Мы засиделись до позднего вечера, и дед Шимон предложил нам с мамой не возвращаться домой, а переночевать у них на Ковенской:
— Гиршке положим на кушетку, а ты, Хенка, по старой памяти устроишься на полу.
Мама наотрез отказалась:
— Гиршке с утра в школу, а что до старой памяти, то у меня с тех пор рубец на сердце…
Маму можно было понять. Тогда в доме не хватало кроватей для детей, и приходилось спать на полу. Хенка — самая старшая, нянька и сторожиха, укладывалась рядом с самой маленькой, восьмимесячной Хавой, и однажды случилась беда. Ночью Хенка неосторожно положила руку на шею своей сестрички и во сне придушила малышку.

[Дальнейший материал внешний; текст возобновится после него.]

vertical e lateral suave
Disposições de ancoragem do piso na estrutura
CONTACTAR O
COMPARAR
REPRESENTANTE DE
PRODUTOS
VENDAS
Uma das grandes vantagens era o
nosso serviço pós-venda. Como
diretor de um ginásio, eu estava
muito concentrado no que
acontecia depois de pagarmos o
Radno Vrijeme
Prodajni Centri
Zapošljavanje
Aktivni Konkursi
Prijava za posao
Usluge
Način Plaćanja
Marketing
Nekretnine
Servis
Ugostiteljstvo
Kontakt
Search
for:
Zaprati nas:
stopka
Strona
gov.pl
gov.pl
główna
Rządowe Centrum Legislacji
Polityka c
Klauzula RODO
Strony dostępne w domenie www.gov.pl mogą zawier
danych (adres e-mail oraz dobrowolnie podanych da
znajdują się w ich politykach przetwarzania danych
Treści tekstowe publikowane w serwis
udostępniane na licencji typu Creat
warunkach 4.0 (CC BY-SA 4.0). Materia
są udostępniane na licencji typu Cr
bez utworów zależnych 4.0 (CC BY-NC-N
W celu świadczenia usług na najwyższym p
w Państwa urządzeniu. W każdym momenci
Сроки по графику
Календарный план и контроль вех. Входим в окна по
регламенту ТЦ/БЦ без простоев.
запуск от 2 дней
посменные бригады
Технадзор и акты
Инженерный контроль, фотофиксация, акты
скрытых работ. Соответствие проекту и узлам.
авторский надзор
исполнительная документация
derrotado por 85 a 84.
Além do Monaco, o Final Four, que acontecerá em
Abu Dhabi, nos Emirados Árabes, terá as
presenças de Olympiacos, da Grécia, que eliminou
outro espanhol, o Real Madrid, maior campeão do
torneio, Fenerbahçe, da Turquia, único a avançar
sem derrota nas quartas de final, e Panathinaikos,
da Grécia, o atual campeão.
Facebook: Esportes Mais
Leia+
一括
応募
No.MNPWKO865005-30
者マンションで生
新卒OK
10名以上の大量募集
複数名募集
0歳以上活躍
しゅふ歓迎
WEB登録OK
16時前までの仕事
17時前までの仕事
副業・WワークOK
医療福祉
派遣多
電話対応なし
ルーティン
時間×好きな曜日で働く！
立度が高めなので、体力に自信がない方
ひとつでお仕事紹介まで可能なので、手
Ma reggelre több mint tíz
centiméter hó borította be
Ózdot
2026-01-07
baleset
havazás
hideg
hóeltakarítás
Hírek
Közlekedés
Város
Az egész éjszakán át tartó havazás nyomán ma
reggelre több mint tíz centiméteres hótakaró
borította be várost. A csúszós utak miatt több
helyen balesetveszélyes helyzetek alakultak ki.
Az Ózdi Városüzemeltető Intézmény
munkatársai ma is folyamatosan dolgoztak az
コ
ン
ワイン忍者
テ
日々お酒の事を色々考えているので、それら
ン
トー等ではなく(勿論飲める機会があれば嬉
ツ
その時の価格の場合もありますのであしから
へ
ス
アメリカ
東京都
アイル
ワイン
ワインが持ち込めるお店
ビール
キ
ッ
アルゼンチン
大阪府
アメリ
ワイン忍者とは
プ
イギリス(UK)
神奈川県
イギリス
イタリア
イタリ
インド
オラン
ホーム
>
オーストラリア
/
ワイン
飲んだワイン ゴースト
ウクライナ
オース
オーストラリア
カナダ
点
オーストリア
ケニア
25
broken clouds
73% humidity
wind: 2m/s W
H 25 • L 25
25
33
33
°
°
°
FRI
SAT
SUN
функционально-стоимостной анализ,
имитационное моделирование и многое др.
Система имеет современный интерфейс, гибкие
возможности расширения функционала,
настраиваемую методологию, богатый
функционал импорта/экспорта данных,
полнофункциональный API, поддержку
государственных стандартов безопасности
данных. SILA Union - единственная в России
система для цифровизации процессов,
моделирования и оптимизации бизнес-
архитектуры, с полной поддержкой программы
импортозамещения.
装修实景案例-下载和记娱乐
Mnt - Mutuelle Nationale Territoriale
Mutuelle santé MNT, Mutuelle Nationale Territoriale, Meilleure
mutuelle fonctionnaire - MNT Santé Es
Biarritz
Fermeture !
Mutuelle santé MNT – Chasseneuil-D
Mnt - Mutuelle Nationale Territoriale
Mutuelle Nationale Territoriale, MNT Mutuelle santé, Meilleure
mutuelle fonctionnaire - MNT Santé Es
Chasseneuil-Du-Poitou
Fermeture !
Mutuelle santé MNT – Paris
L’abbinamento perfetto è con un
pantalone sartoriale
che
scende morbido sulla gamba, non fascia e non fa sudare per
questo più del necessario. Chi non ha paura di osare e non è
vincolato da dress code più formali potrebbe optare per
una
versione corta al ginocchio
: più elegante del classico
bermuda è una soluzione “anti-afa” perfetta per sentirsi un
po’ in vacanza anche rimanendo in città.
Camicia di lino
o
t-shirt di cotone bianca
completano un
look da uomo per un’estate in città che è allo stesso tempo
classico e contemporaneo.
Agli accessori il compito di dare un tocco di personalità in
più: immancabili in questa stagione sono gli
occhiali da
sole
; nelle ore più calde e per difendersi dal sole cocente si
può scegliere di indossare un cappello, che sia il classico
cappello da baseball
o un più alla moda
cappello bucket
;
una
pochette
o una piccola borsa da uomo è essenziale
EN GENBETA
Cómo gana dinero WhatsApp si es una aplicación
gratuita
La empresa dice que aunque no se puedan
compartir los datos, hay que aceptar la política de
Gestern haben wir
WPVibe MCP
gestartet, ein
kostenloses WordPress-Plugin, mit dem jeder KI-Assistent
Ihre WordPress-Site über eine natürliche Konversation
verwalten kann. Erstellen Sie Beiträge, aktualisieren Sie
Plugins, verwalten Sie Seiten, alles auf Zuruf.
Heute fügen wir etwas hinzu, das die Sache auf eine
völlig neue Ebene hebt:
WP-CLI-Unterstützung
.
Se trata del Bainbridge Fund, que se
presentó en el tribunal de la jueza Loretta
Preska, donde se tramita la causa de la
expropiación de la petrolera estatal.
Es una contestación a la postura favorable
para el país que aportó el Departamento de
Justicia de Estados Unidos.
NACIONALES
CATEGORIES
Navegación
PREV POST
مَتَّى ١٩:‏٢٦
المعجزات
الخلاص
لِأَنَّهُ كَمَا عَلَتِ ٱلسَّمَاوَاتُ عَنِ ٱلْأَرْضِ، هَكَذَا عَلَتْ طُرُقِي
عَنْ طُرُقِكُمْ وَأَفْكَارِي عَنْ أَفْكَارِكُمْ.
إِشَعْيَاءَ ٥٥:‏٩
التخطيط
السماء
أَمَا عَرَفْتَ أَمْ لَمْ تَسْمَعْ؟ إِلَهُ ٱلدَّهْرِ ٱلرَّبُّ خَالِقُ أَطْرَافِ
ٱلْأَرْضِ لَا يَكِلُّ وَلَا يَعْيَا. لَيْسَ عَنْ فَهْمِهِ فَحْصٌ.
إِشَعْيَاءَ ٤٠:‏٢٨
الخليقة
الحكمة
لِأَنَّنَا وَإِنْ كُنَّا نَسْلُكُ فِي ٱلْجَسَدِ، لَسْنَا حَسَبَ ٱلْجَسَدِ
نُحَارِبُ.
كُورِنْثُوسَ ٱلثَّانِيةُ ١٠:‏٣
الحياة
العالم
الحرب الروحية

— Нет, нет! Нам, отец, пора уходить, — снова воспротивилась мама.
Она встала из-за стола и велела мне собираться.
Тут в дверь кто-то громко и требовательно забарабанил. Все испуганно переглянулись.
Обеспокоенный дядя Шмуле, борясь с дурными предчувствиями, не спеша направился к входу.
— Кого это ночью нелёгкая принесла? — спросил дед Шимон у тишины, затопившей комнату.
Тишина ответила ещё более настойчивым стуком.
Шмуле распахнул дверь. Первым, кого он увидел на пороге, был «почти еврей» Винцас Гедрайтис.
— Гутн овт, — пожелал тот на идише всему семейству доброго вечера и пропустил вперёд начальство — круглолицого безбрового мужчину в пальто-реглане и кепке.